Non ho ben capito se verranno realizzati uno o due film, visto che la saga di Dune continua e sono in cantiere anche una serie tv, un film di animazione e un teatro di marionette ispirato all’opera di Herbert. A questo punto ci sarebbe da fare un passo indietro. Tutto è iniziato quando Peter Jackson ci ha messo in testa un’idea bislacca: non si può ridurre in un solo film un’opera complessa e monumentale come quella di Tolkien. Anche qui per correttezza e onestà intellettuale devo dire che non sono un fan del Signore degli anelli, ma ho apprezzato non poco la sua trasposizione filmica. Eppure essendo cresciuto con film perfetti e chiusi in un solo atto, non posso avallare questa teoria. Un film di quattro ore può raccontare tutto ciò che vogliamo, a volte basta anche meno. Michael Mann con L’ultimo dei Mohicani c’era riuscito, quasi sempre anche Ridley Scott ha portato a casa progetti temerari, senza scomodare per forza Kubrick, Polanski o altri cineasti maniacali e preparati, capaci di chiudere in un solo film storie ambiziose e importanti. Poi è arrivato Lo Hobbit e lì già si intuiva che si voleva tirare una storiella per le lunghe. Per carità anche in questo caso, ottimo prodotto di intrattenimento, ma non venite a dirmi che quella storia non poteva essere chiusa in un solo film. 

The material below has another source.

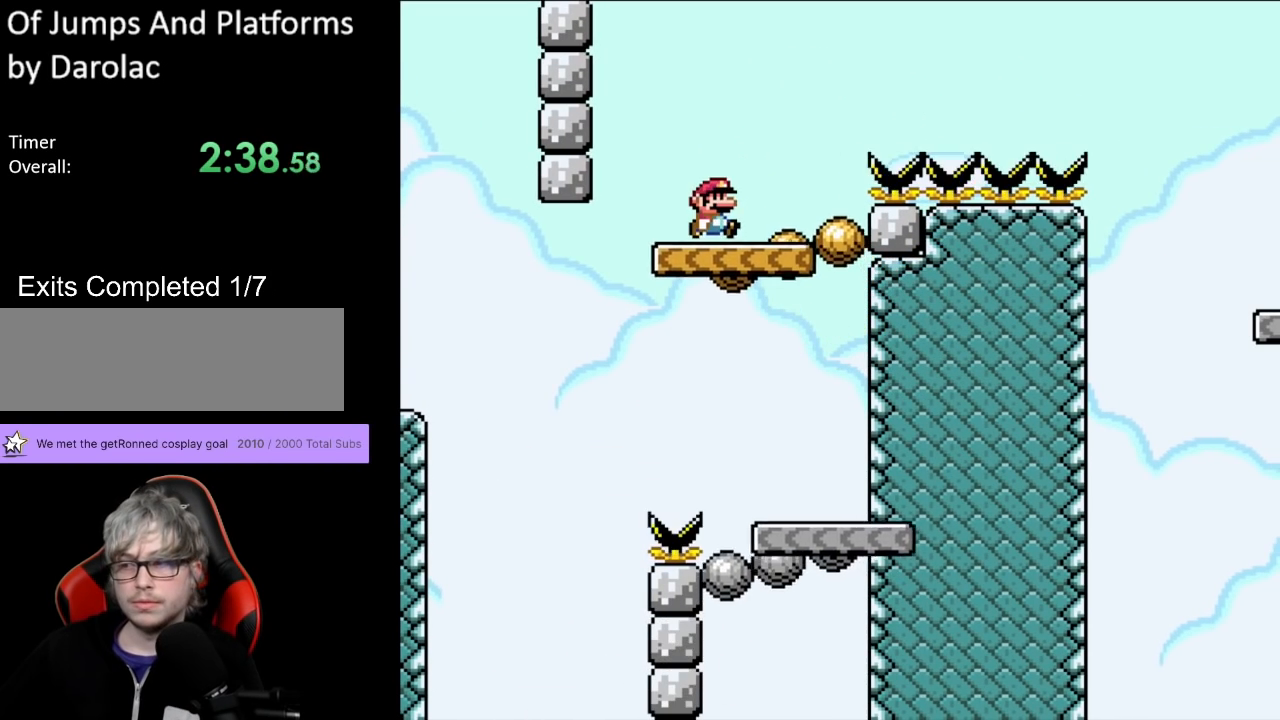
{"buttons": ["Y"], "events": [[133, "DPAD_RIGHT", "up"]]}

Eppure oggi Villeneuve gode di una legione importante di fandom, critici Millenials e tutto quello che serve per agitare le acque di questo mare magnum e sostenere che bisogna assolutamente concludere la saga di Dune, con la seconda trasposizione filmica. Io su questo non posso essere d’accordo. In due ore e mezza devi saper chiudere un film e dare senso compiuto all’opera. Altrimenti bisogna cambiare mestiere. Nel caso del talentuoso Villeneuve le colpe sono da spartire con chi gli ha affidato questo progetto consapevole che non ci sarebbe stato un vero finale. Ecco, se dovessi scoprire chi è stato ad autorizzare tutto questo, un paio di paroline al miele, me le conserverei per perorare la mia causa. Una causa agreste, più che agricola, dato che con il somarello è un bordello che non vi dico trovare parcheggio per andare al cinema, specialmente in questo periodo di Covid-19! 

Dite a Villeneuve che lo saluta tanto Schumacher! Joel Schumacher, naturalmente.